L'ombre de Pie XII et son attitude face à la Shoah ont plané sur la visite de Benoît XVI à la synagogue de Rome, où le pape a défendu l'attitude de l'Église durant la guerre et insisté sur le «dialogue» et «le patrimoine spirituel commun» entre les deux religions.

La visite a été jugée «résolument positive» par le grand rabbin de Rome Riccardo Di Segni, puissance invitante. Il s'est félicité que le pape ait affirmé qu'on «ne revenait pas en arrière» sur le concile Vatican II, qui a notamment ouvert la voie au dialogue judéo-catholique.

Cette visite, la première depuis celle historique de Jean Paul II en 1986, avait suscité la polémique au sein de la communauté juive, en raison de la décision récente de Benoît XVI de faire avancer le processus de béatification de Pie XII.

Celui-ci est accusé d'avoir gardé le silence pendant la Shoah, alors que plus d'un millier de juifs de Rome étaient déportés, raflés dans le ghetto situé à quelques encablures du Vatican, de l'autre côté du Tibre.

Sans le citer nommément, Benoît XVI, qui effectuait sa troisième visite dans une synagogue après celles de Cologne et New-York, a pris sa défense. Durant la Shoah, «le Siège apostolique (le Vatican) a mené une action de secours, souvent cachée et discrète», a-t-il affirmé, devant un public visiblement sceptique.

Une défense «très mesurée», a jugé le président de la communauté juive de Rome, Riccardo Pacifici. Il y a vu le signe que le pape «est en train de comprendre» la position des juifs sur le pape de la Seconde guerre mondiale.

L'Église catholique a toujours affirmé que Pie XII avait contribué à aider les juifs cachés dans des institutions religieuses, et avait gardé le silence pour les protéger.

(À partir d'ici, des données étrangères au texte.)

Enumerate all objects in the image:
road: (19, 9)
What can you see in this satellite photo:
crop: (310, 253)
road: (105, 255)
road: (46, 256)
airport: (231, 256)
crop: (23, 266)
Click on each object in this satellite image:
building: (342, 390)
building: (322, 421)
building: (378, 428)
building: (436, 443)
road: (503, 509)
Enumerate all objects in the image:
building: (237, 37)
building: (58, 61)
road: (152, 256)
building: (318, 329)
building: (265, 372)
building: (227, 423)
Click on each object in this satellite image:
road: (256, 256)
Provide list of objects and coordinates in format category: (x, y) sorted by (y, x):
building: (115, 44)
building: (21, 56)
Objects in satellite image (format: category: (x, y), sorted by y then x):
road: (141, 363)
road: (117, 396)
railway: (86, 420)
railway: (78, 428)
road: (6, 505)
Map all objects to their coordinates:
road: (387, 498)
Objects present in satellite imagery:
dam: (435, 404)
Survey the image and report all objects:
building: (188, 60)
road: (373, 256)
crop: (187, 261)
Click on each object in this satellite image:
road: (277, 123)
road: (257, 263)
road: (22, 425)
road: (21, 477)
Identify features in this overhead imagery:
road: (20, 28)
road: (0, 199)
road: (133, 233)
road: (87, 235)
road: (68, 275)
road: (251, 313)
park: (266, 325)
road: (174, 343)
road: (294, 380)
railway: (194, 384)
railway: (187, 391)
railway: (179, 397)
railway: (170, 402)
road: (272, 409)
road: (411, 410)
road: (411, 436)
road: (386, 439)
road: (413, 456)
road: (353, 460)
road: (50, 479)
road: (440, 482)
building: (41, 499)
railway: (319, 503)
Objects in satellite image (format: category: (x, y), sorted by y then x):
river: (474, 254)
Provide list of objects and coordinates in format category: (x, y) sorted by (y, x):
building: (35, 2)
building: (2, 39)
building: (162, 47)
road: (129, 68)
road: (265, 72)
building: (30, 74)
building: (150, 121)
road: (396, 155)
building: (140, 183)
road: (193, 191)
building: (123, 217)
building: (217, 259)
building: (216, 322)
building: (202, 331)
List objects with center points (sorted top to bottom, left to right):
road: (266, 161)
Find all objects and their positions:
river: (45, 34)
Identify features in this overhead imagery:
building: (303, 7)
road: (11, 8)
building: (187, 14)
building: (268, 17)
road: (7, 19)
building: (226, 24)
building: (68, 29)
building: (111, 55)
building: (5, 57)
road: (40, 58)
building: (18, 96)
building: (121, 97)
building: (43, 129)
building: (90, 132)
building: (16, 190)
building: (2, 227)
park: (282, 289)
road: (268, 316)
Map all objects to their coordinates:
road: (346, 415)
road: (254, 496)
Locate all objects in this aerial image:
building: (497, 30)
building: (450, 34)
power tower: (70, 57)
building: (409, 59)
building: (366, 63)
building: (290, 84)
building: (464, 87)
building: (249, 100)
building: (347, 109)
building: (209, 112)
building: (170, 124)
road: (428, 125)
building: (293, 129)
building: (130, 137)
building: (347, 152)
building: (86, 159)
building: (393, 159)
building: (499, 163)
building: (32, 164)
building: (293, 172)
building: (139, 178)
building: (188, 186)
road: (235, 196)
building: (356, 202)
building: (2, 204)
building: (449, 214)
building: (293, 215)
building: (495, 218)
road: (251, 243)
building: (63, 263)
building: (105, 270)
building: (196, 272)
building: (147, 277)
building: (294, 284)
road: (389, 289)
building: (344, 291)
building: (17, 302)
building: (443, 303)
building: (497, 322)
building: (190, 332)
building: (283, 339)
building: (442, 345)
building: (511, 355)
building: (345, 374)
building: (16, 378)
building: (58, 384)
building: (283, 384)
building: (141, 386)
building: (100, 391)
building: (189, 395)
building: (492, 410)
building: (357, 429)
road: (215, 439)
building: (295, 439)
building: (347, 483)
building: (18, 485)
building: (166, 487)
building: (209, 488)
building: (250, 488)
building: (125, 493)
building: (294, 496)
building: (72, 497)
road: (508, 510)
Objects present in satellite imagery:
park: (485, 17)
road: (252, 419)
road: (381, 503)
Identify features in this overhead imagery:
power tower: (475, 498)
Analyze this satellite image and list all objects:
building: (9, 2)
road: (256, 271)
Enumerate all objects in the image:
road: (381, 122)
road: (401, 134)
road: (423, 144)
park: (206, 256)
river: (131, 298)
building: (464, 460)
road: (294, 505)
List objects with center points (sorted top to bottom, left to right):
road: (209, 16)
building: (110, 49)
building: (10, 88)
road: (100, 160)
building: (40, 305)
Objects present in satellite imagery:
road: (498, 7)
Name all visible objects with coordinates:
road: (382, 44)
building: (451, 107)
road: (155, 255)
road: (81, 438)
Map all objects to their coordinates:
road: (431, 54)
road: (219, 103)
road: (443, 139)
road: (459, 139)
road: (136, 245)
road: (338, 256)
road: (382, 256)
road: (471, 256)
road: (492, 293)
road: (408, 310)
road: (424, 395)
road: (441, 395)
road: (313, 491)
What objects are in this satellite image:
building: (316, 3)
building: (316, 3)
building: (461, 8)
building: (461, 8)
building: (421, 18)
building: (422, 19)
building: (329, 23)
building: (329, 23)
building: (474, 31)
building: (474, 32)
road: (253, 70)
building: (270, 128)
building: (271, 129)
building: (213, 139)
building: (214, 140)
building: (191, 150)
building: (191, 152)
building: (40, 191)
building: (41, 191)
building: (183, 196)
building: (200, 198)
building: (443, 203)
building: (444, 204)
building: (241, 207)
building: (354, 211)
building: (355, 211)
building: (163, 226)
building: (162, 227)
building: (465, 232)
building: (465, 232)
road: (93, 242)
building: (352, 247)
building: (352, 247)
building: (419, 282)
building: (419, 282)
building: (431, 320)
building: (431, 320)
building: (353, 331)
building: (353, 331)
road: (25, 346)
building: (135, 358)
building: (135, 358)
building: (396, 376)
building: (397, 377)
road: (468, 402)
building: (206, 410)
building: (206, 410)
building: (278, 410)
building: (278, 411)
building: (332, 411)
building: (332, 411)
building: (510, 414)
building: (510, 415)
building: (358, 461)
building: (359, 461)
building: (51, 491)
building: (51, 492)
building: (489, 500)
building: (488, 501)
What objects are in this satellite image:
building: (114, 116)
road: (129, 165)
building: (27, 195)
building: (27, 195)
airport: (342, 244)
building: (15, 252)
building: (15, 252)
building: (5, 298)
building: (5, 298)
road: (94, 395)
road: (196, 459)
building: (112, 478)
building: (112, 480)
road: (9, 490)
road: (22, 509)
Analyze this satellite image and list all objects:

M. Pacifici, qui a rappelé avec émotion la déportation et la mort de ses grands parents à Auschwitz, a réclamé solennellement au pape l'ouverture des archives du Vatican.

«En attente d'un jugement partagé, nous souhaitons, avec le plus grand respect, que les historiens aient accès aux archives du Vatican sur cette période et tous les événements liés à l'effondrement de l'Allemagne nazie», a-t-il dit.

Pour lui, le silence de Pie XII est encore «douloureux». «Peut-être qu'il n'aurait pas arrêté les trains de la mort, mais il aurait transmis un signal, une parole d'extrême réconfort, de solidarité humaine pour nos frères emportés vers Auschwitz».

Dans un autre moment de grande densité, il a rendu hommage à quelques survivants d'Auschwitz présents dans la salle. Ceux-ci avaient les larmes aux yeux quand le pape s'est levé pour les applaudir.

Au cours de son discours ponctué de mots en hébreu, Benoît XVI, théologien éminent, a insisté sur «le patrimoine spirituel commun» entre juifs et catholiques, qui «prient le même Seigneur, ont les mêmes racines, mais restent souvent inconnus l'un à l'autre».

À plusieurs reprises, il a évoqué «la proximité, la fraternité spirituelle» entre les religions citant en premier lieu «la valeur suprême de la vie».

Le rabbin Di Segni a demandé que soit étudié «ce qui sépare encore de la reprise d'un rapport fraternel authentique» et «ce que nous devons faire pour y arriver». Il a proposé que les deux religions s'attachent ensemble à la sauvegarde de «toute la création», qui passe par «le caractère sacré de la vie, la dignité de l'homme, sa liberté, son exigence de justice et d'éthique».

Plusieurs personnalités venues d'Israël, catholiques et juives, le président de l'Assemblée nationale italienne et le maire de Rome assistaient à cette visite, qui a débuté par une minute de silence en hommage aux victimes du séisme à Haïti.